# What to do
Search the material for "space" and show all lines that contain it.

|---|

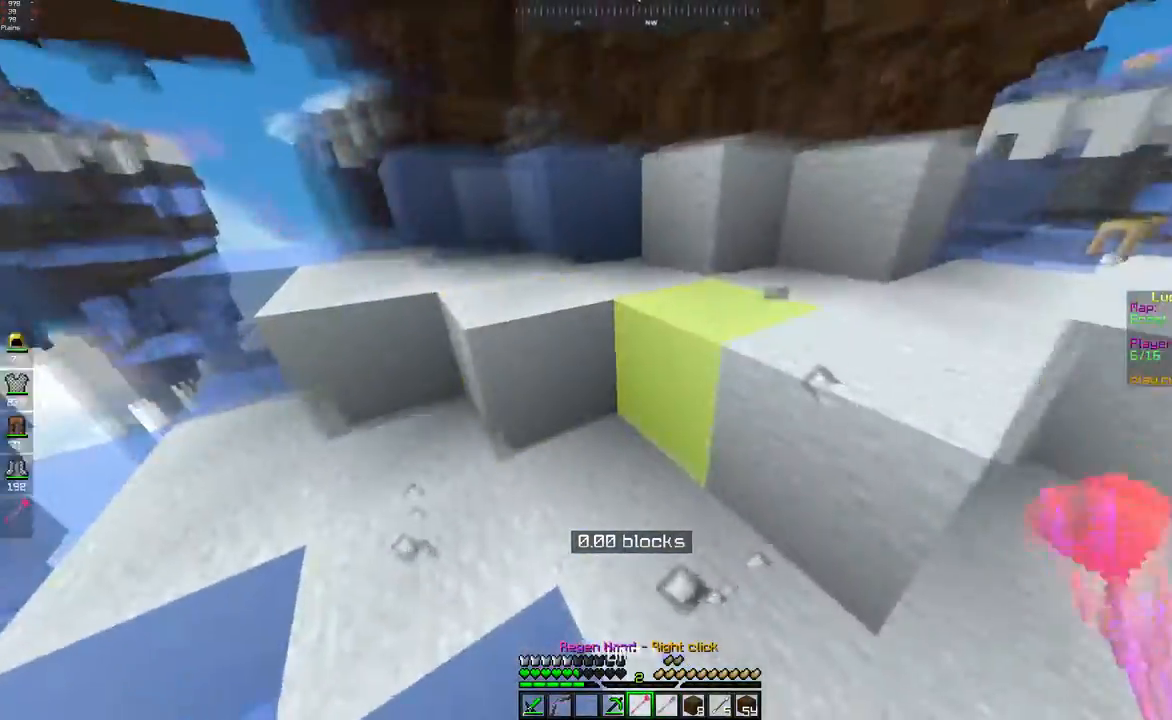
{"keys": ["space", "w"], "mouse": [], "events": [[100, "space", "down"], [183, "mouse_right", "down"], [267, "mouse_right", "up"], [350, "space", "up"], [450, "space", "down"]]}
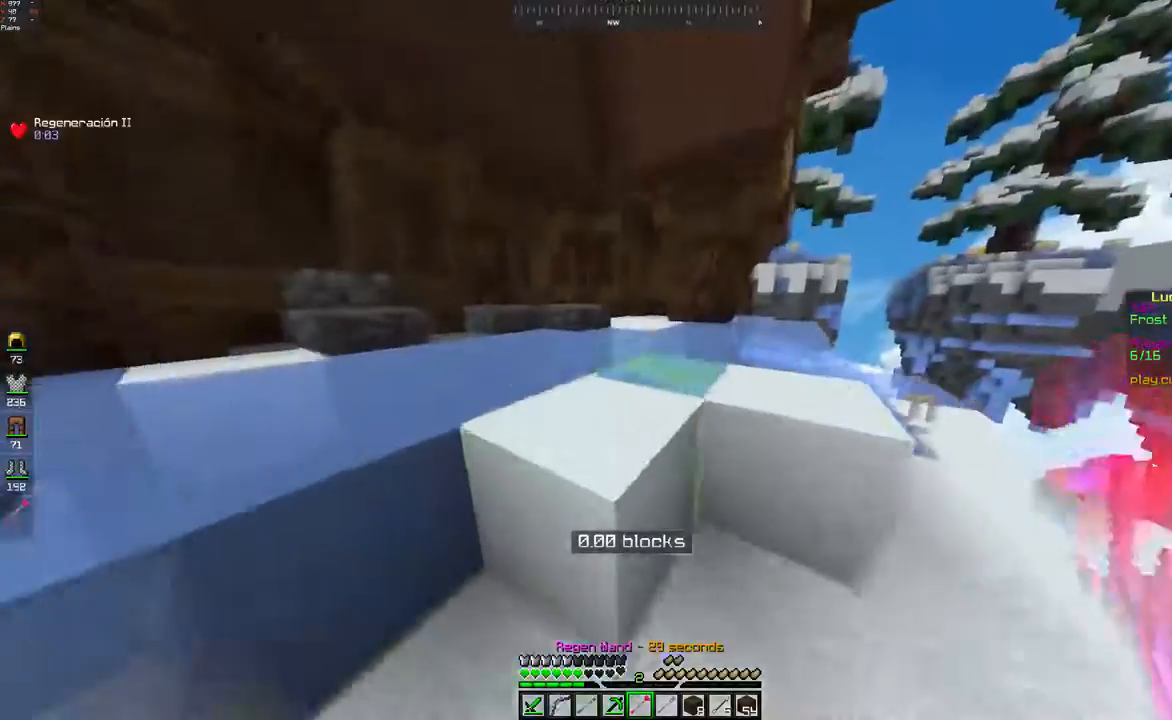
{"keys": ["d", "space", "w"], "mouse": [], "events": [[50, "d", "down"], [200, "space", "up"], [500, "space", "down"]]}
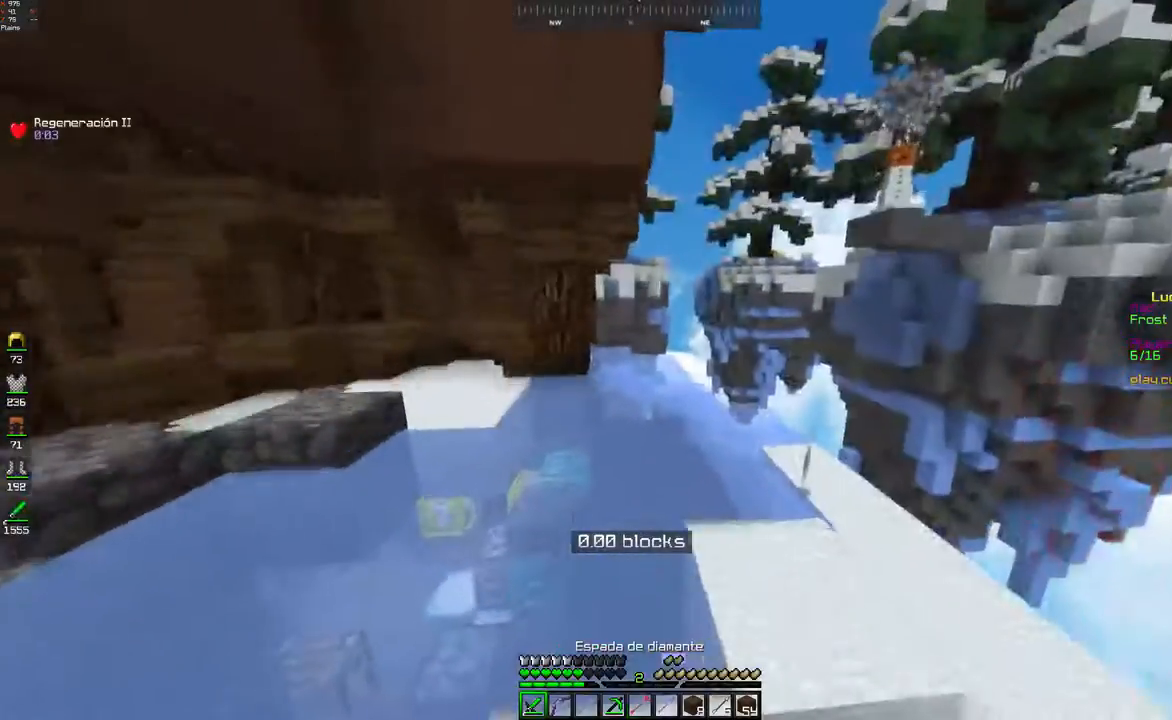
{"keys": ["d", "w"], "mouse": [], "events": [[317, "space", "up"]]}
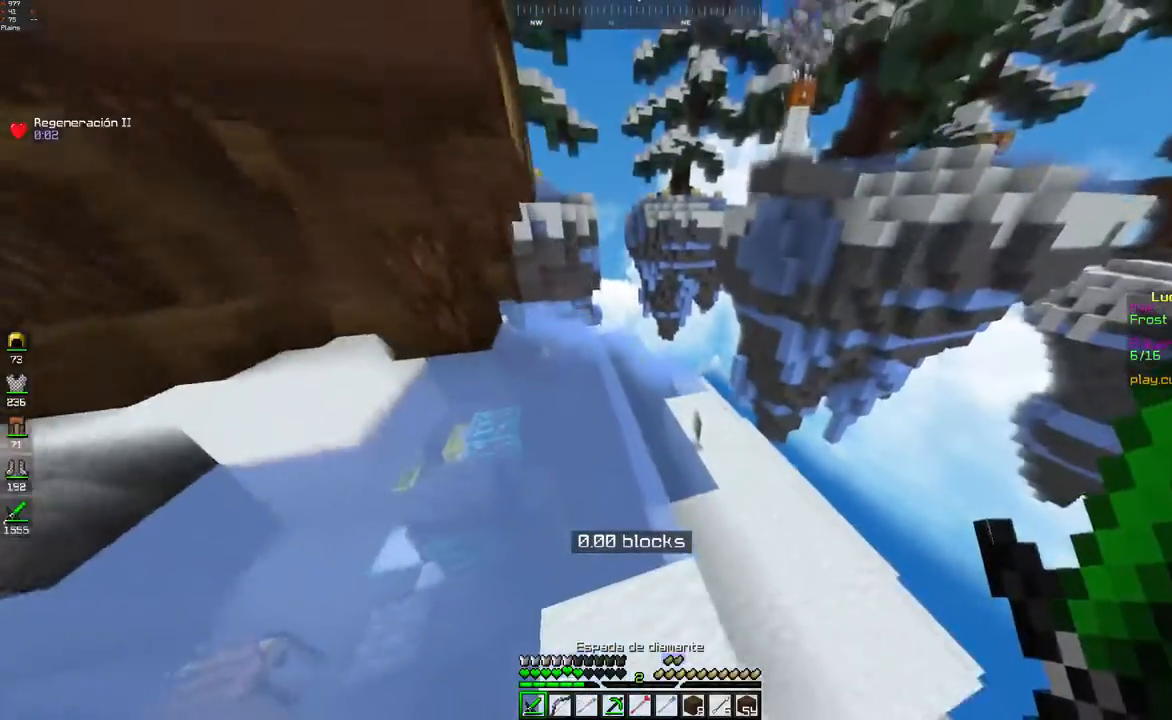
{"keys": [], "mouse": [], "events": [[317, "d", "up"], [417, "w", "up"]]}
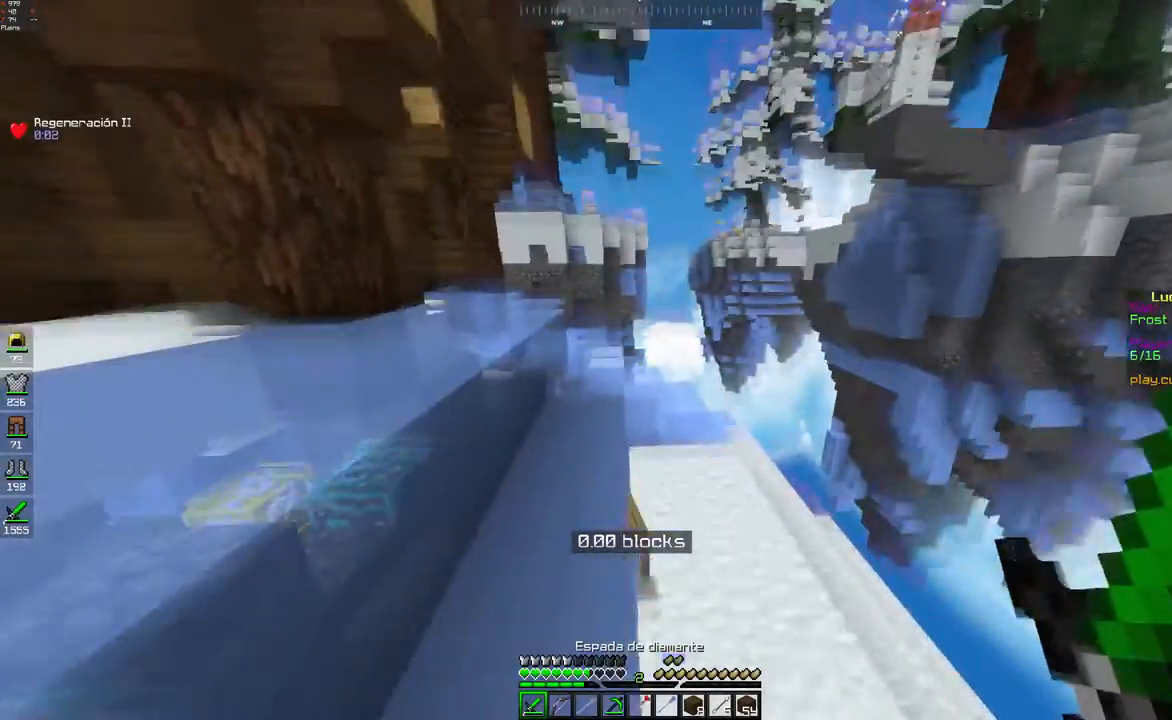
{"keys": [], "mouse": [], "events": []}
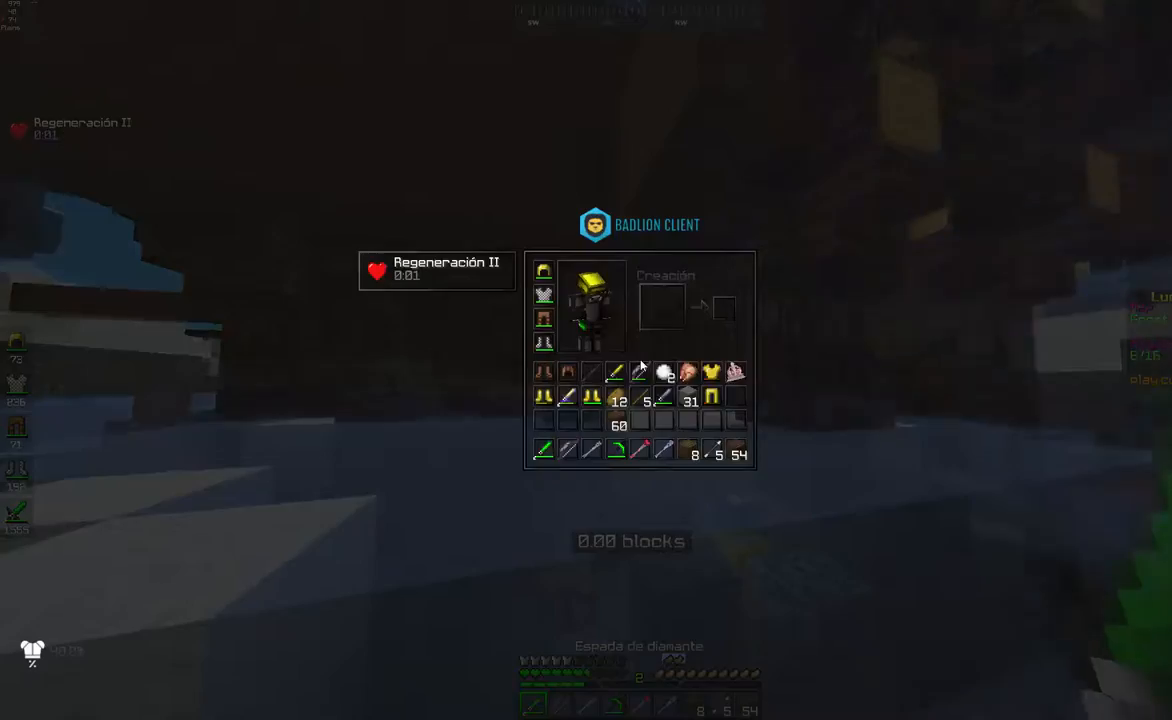
{"keys": [], "mouse": [], "events": []}
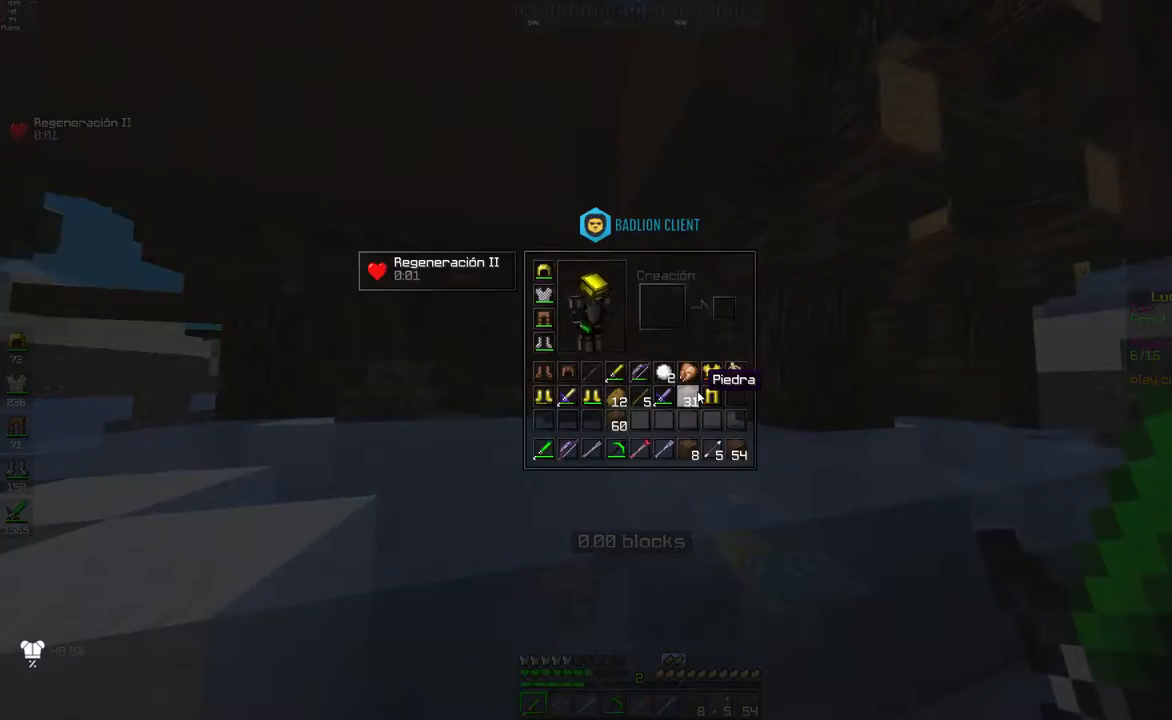
{"keys": [], "mouse": [], "events": []}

|---|

# Solution to this task
{"keys": ["space", "w"], "mouse": [], "events": [[100, "space", "down"], [183, "mouse_right", "down"], [267, "mouse_right", "up"], [350, "space", "up"], [450, "space", "down"]]}
{"keys": ["d", "space", "w"], "mouse": [], "events": [[50, "d", "down"], [200, "space", "up"], [500, "space", "down"]]}
{"keys": ["d", "w"], "mouse": [], "events": [[317, "space", "up"]]}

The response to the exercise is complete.